Davide Casaleggio è pronto a togliere il suo appoggio e quello dell’associazione Rousseau al M5S. È lui stesso a comunicare le sue intenzioni attraverso un lungo post pubblicato sul blog ufficiale del Movimento, il Blog delle Stelle, nella giornata di domenica 4 ottobre. Il timore di Casaleggio junior è quello che il M5S, creato dal padre Gianroberto insieme a Beppe Grillo, possa trasformarsi in un partito, venendo meno alle promesse fatte agli elettori in questi anni. Uno sfogo, quello di Davide Casaleggio, destinato a far discutere dentro e fuori dal Movimento pentastellato.

Lo sfogo di Davide Casaleggio

Davide Casaleggio apre la sua lunga riflessione, affidata al Blog delle Stelle, affermando che sia arrivata per lui la necessità di “prendere posizione”, dopo mesi passati ad osservare e riflettere. Il figlio di Gianroberto Casaleggio ricorda come il padre nel 2016 avesse deciso di dare vita all’associazione Rousseau, allo scopo di promuovere la “cittadinanza attiva” in politica. In questo modo, Casaleggio senior intendeva “tutelare la comunità del M5S”. L’intuizione del padre, riferisce Casaleggio junior, era stata proprio quella di prevedere la possibilità che qualcuno, in nome di interessi personali, “avrebbe potuto provare ad annullare il ruolo degli iscritti e il concetto stesso di portavoce” che, nella sua concezione, non sono altro che “dipendenti dei cittadini”.

Casaleggio: ‘Partitismo rifugio di chi ha paura di perdere i privilegi’

“Missione” che anche Davide Casaleggio si ripropone di portare avanti. Il manager ripercorre alcune tappe della storia del M5S e le promesse fatte ai propri elettori, come quella di non trasformarsi mai in un partito, in cui poche persone decidono “tutto per tutti”.

Mentre nel Movimento il potere viene esercitato “dal basso” e ci si autofinanzia, invece di ricevere soldi pubblici. “II partitismo è il rifugio di chi ha paura di perdere i privilegi che ha accumulato - ne è convinto Casaleggio - ma solo chi è disposto a perdere tutto quello che ha, può ottenere tutto quello che vuole”.

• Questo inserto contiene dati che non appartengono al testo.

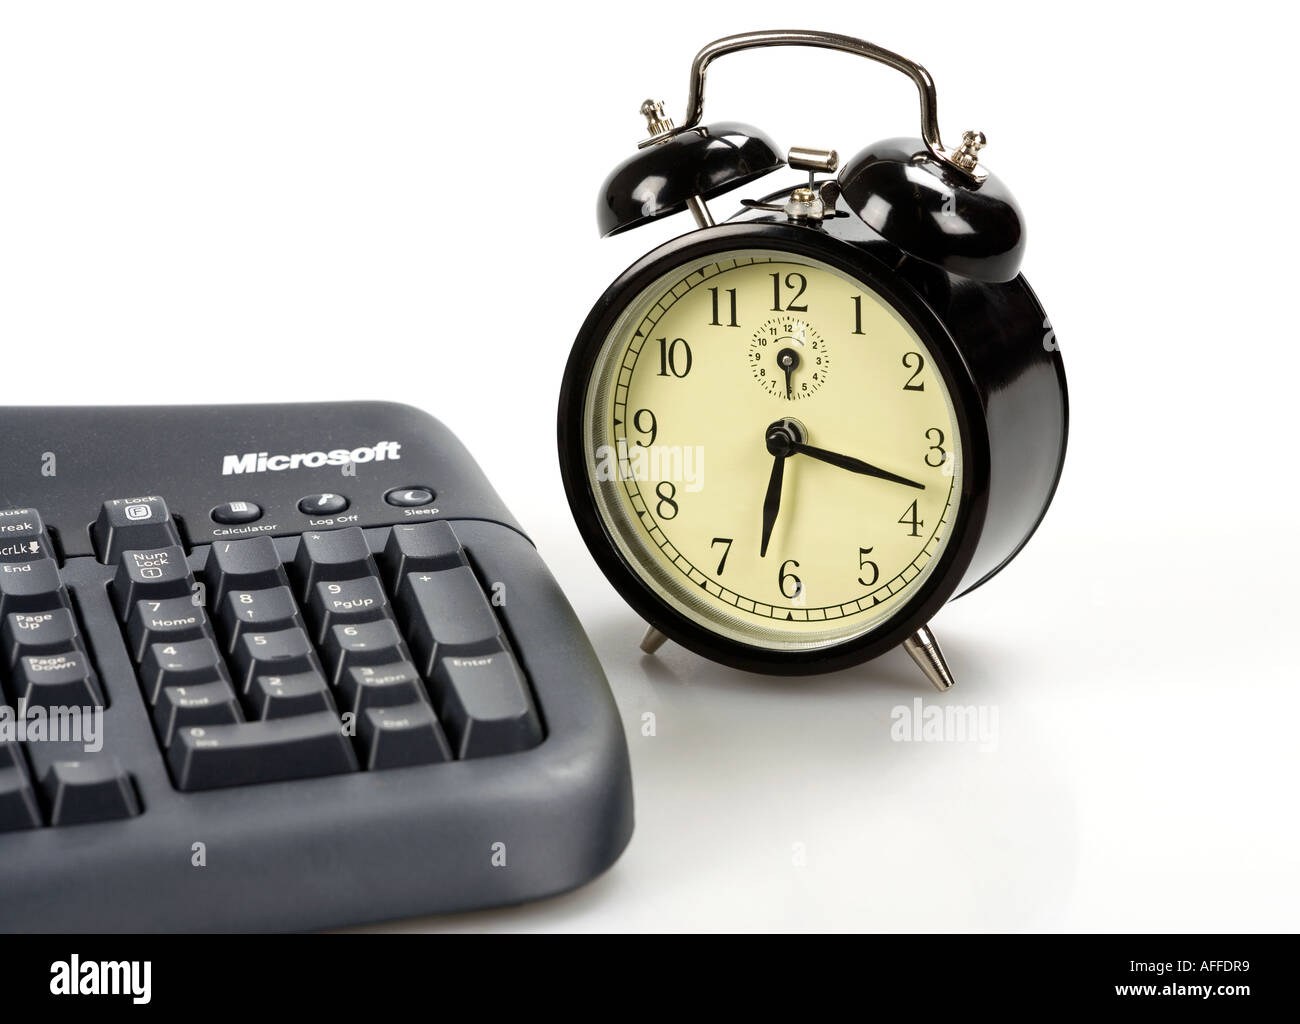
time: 6:17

Insomma, dare vita a un partito sarebbe una cosa “incompatibile” con l’idea stessa di M5S. Per questo motivo, promette di fare tutto ciò che è possibile per evitare che il Movimento “venga consegnato alla storia come il simbolo del fallimento delle promesse fatte”.

‘Ho rifiutato la guida di un ministero’

Casaleggio promette il massimo impegno suo e dell’associazione Rousseau per contribuire al futuro sviluppo delle idee e dei metodi politici del M5S. Ma, avverte, “qualora si avviasse la trasformazione in un partito, il nostro supporto non potrà più essere garantito, dal momento che non sarebbe più necessario”. Poi, a dimostrazione del suo ‘amore’ per il Movimento, Davide Casaleggio rivela di aver anche “rifiutato la guida di un ministero”.

Insomma, dopo aver dovuto sopportare per anni “insinuazioni, attacchi e calunnie”, il figlio di Gianroberto decide di rompere un silenzio durato troppo a lungo.